**WORK ITEM:**
Copy the rows word for word, starting at the line that contains "How many segments does this pie chart have?" and continuing through the end of the rows, with both ends included. Leave the pictures out of your copy.

DATA FOR REVIEW section start

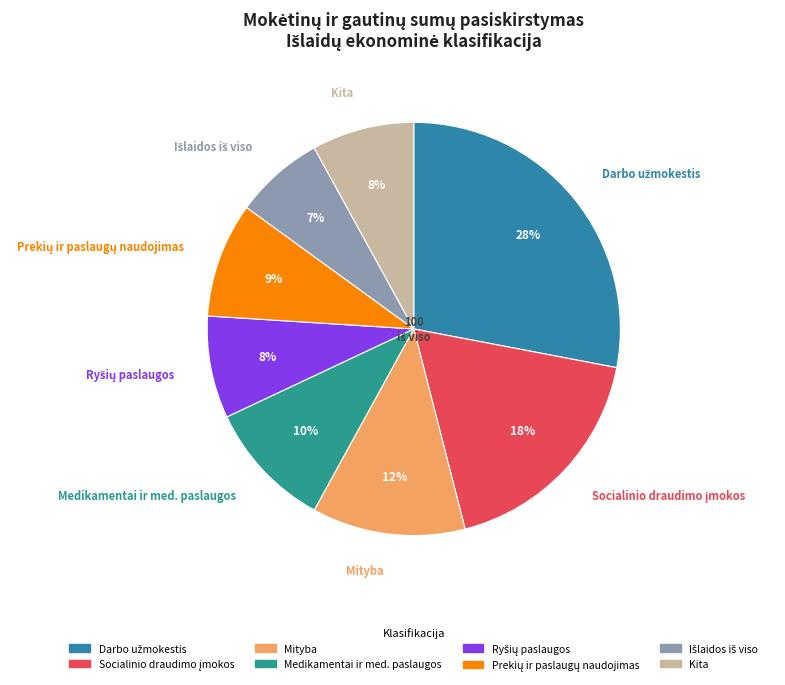

True or false: Medikamentai ir med. paslaugos accounts for 10% of the total.

True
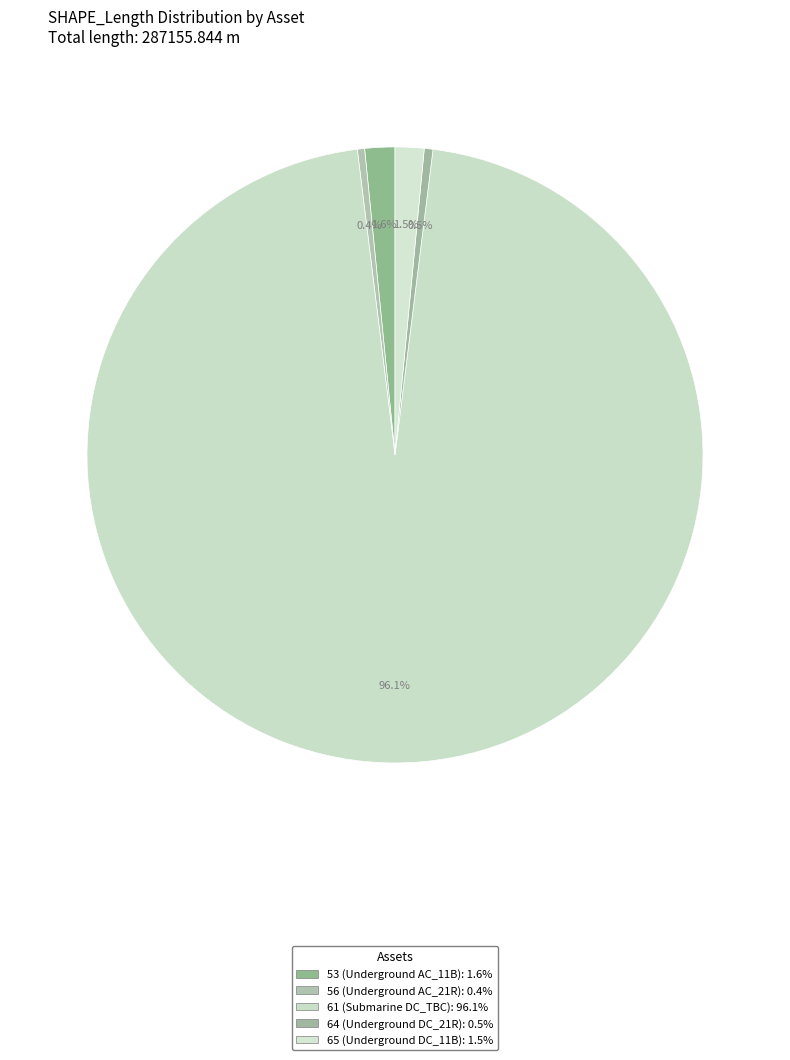

Is there a majority slice in this chart?

Yes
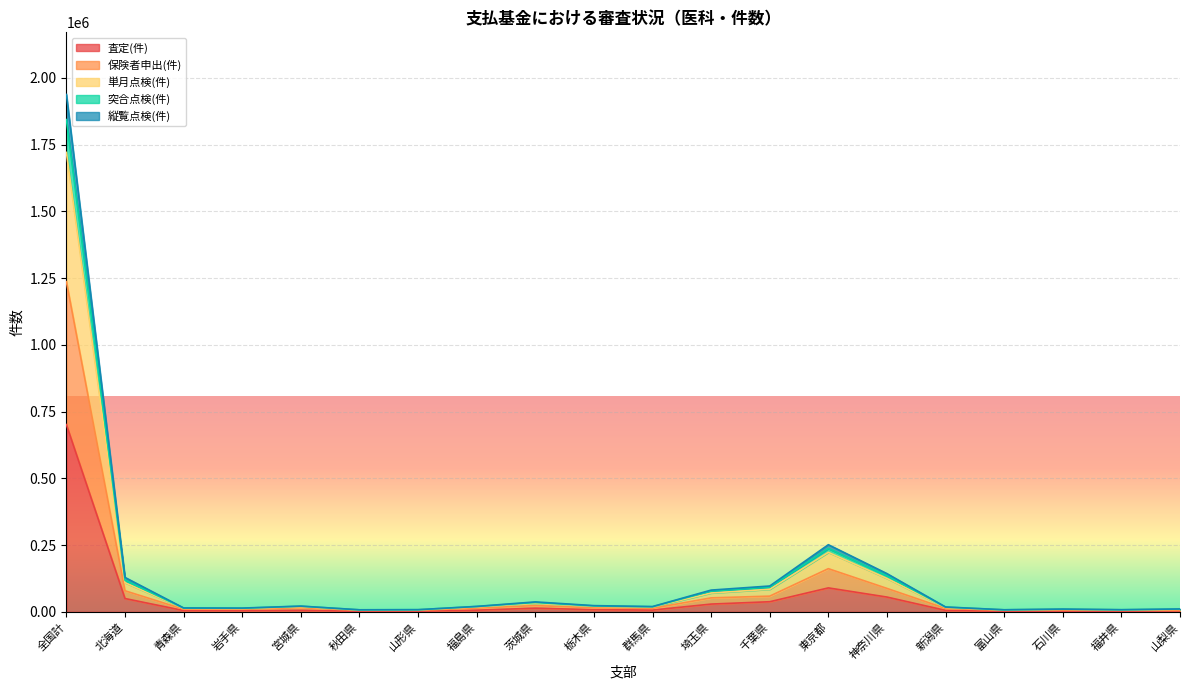

At which category is the sum across all series the highest?

全国計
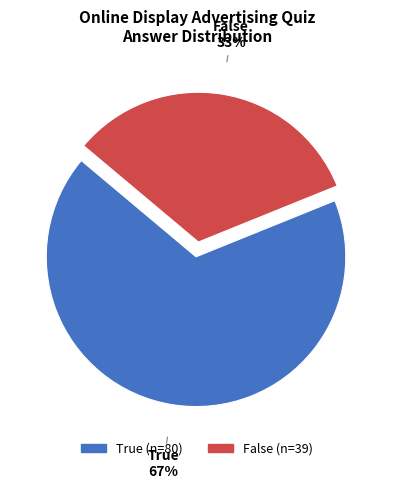

How many segments does this pie chart have?

2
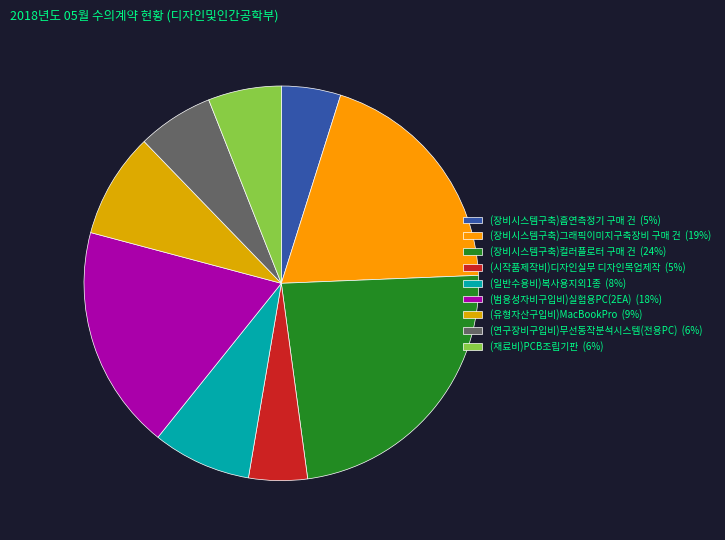

Rank the categories by value from highest to lowest.

(장비시스템구축)컬러플로터 구매 건, (장비시스템구축)그래픽이미지구축장비 구매 건, (범용성자비구입비)실험용PC(2EA), (유형자산구입비)MacBookPro, (일반수용비)복사용지외1종, (연구장비구입비)무선동작분석시스템(전용PC), (재료비)PCB조립기판, (장비시스템구축)흡연측정기 구매 건, (시작품제작비)디자인실무 디자인목업제작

DATA FOR REVIEW section end

**RESPONSE TO THIS TASK:**
How many segments does this pie chart have?

2

Rank the categories by value from highest to lowest.

(장비시스템구축)컬러플로터 구매 건, (장비시스템구축)그래픽이미지구축장비 구매 건, (범용성자비구입비)실험용PC(2EA), (유형자산구입비)MacBookPro, (일반수용비)복사용지외1종, (연구장비구입비)무선동작분석시스템(전용PC), (재료비)PCB조립기판, (장비시스템구축)흡연측정기 구매 건, (시작품제작비)디자인실무 디자인목업제작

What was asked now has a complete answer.